Poland's renowned Scena Plastyczna KUL's
ODCHODZI (PASSING AWAY) -- created and directed by the highly acclaimed
visual theatre artist Leszek Madzik from text by famed author Tadeusz
Rozewicz -- will be given its New York premiere by La Mama ETC in association
with the Polish Cultural Institute in New York.
ODCHODZI -- set to a score of live scat singing, sung by Polish jazz
legend Urszula Dudziak, and performed by actors who don't speak a single
word -- uses shadow and light accompanied by haunting, original music
and movement to convey emotions and existential truths inadequately expressed
in words.
Adapted by Madzik from Tadeusz Rozewicz's award-winning book of prose
and verse, "Matka Odchodzi (Mother Departs)" -- winner of NIKE,
Poland's highest literary award in 2000 -- ODCHODZI (PASSING AWAY) is
a visual spectacle that examines the solitude and mystery of a loved one's
passing.
The production features original music by Marek Kuczynski, with vocals
by Urszula Dudziak. The cast includes Janusz Buchoski, Przemyslaw Dudek,
Jaroslaw Figura, Liwia Madzik, Monika Michalowicz, Justyna Niezgoda, Tomasz
Pluta, Tomasz Wentland, Bartlomiej Witek and Tomasz Zoltak.
Located in the Polish city of Lublin, Leszek Madzik and his Scene Plastyczna
KUL have created 17 spectacle productions -- including ECCE HOMO, ICARUS,
STIGMA (based on "The Seventh Seal" by Ingmar Bergman) and SHROUD
-- that have been performed world wide since the theatre company was formed
in 1969. Refining his personal vision of theatre as a place without words,
Madzik has established himself as Poland's master of a uniquely visual
and deeply spiritual theatre experience. While Madzik and Scena Plastyczna
are virtually unknown in the U.S., critics worldwide have attested to
the extraordinary effect of Madzik's productions and widely regard PASSING
AWAY as his most powerful work to date.
Poet, playwright and novelist Tadeusz Rozewicz is perhaps one of the pre-eminent
living writers in the world today and is unanimously listed among the
greatest Polish authors of the 20th Century. His plays -- including BITE
THE DUST and THE OLD WOMAN BROODS set for their New York premieres with
the Polish Cultural Institute in 2006 and 2007 -- are constantly presented
in Poland's best theater, but he remains barely known in the United States.
Renowned singer Urszula Dudziak, a former Los Angeles Times "Jazz
Singer of the Year" award recipient, is internationally recognized
as a master jazz scatter. A resident of New York City in the 1970s and
80s, and now living in her native Poland, Dudziak has previously collaborated
with such musical luminaries as Dizzy Gillespie, Bobby McFerrin, Herbie
Hancock, Wynton and Bradford Marsalis, Lionel Hampton and Sting.
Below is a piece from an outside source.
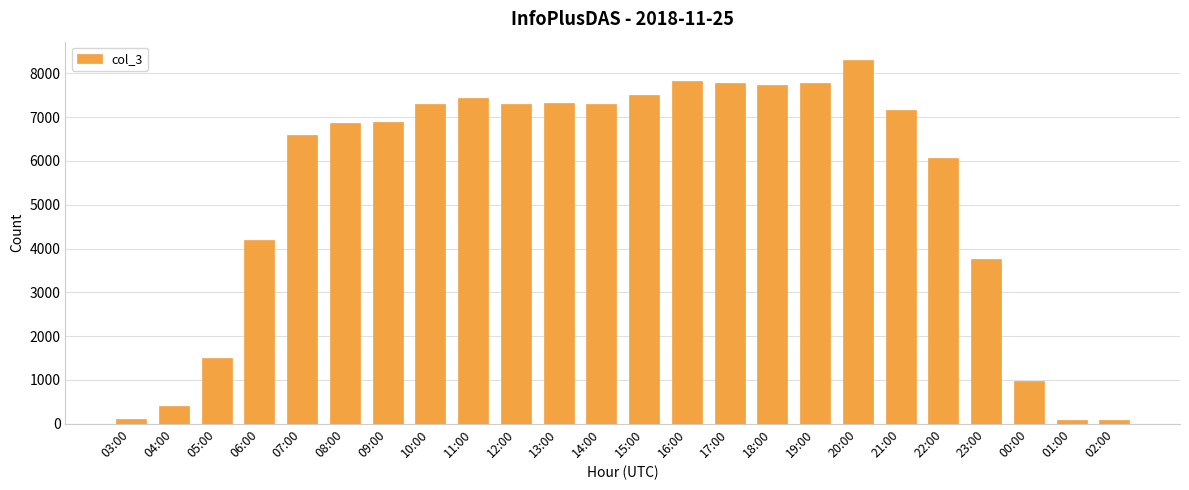

What position from the left is 03:00?

1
"I could burrow through half a dozen dictionaries and still not
find the words to describe theatremaker Leszek Madzik and his company
Scena Plastyczna: Madzik's work is breathtaking." -- Justin
Hayford, Chicago Reader
"Leszek Madzik has created an epitaph for a beloved one, written
with the beautiful, radiant language of black and white images and the
voice of Urszula Dudziak. The spectacle is shocking and movingly beautiful."
-- Echo Dnia
The NY-based Polish Cultural Institute is dedicated to promoting and
nurturing cultural ties between the US and Poland. During the Polish Cultural
Institute's first three years, its consistently sold-out productions have
grown in scope from the 50-seat Knitting Factory to the 2000-seat Carnegie
Hall. It has collaborated with cultural institutions including La MaMa,
Art at St. Ann's, Lincoln Center, BAM, Collective Unconscious, and MoMA.
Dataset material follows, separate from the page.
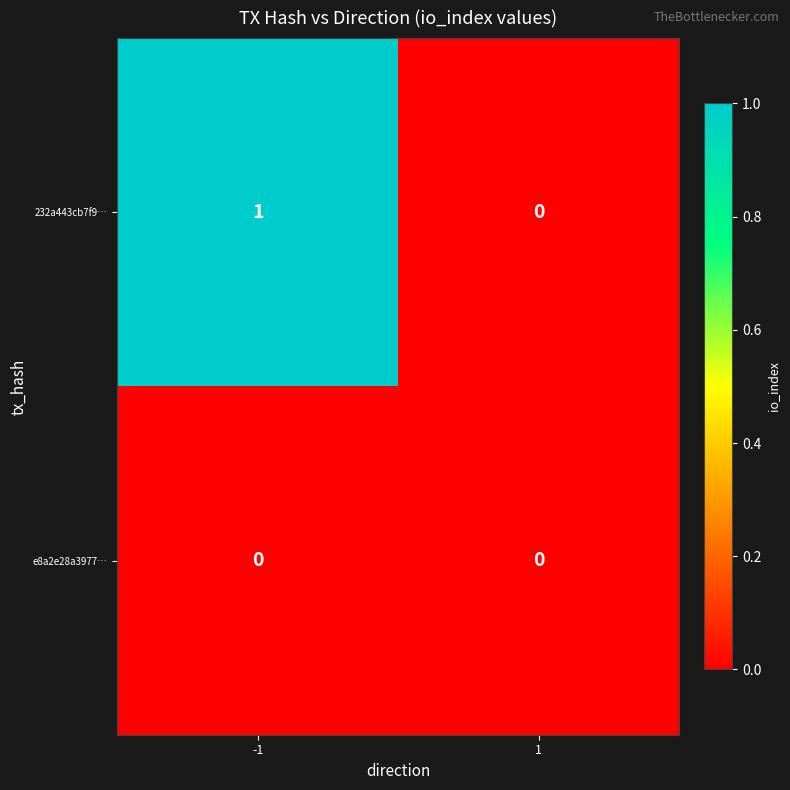

How many distinct data groups are displayed?

2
Previous productions include the recent SAINT OEDIPUS, a critically acclaimed
adaptation of Gombrowicz's satirical novel FERDYDURKE, Slawomir Mrozek's
OUT AT SEA & STRIPTEASE and SERENADE & PHILOSOPHER FOX; DYBUK
directed by Krzystof Warlikowski at BAM Next Wave Festival; RISK EVERYTHING
directed by Grzegorz Jarzyna at Art at St. Ann's; and THREE SISTERS directed
by Krystian Lupa at the American Repertory Theatre (Cambridge, MA); plus
a spectacular four-night performance under the Brooklyn Bridge of the
street-theatre classic CARMEN FUNEBRE.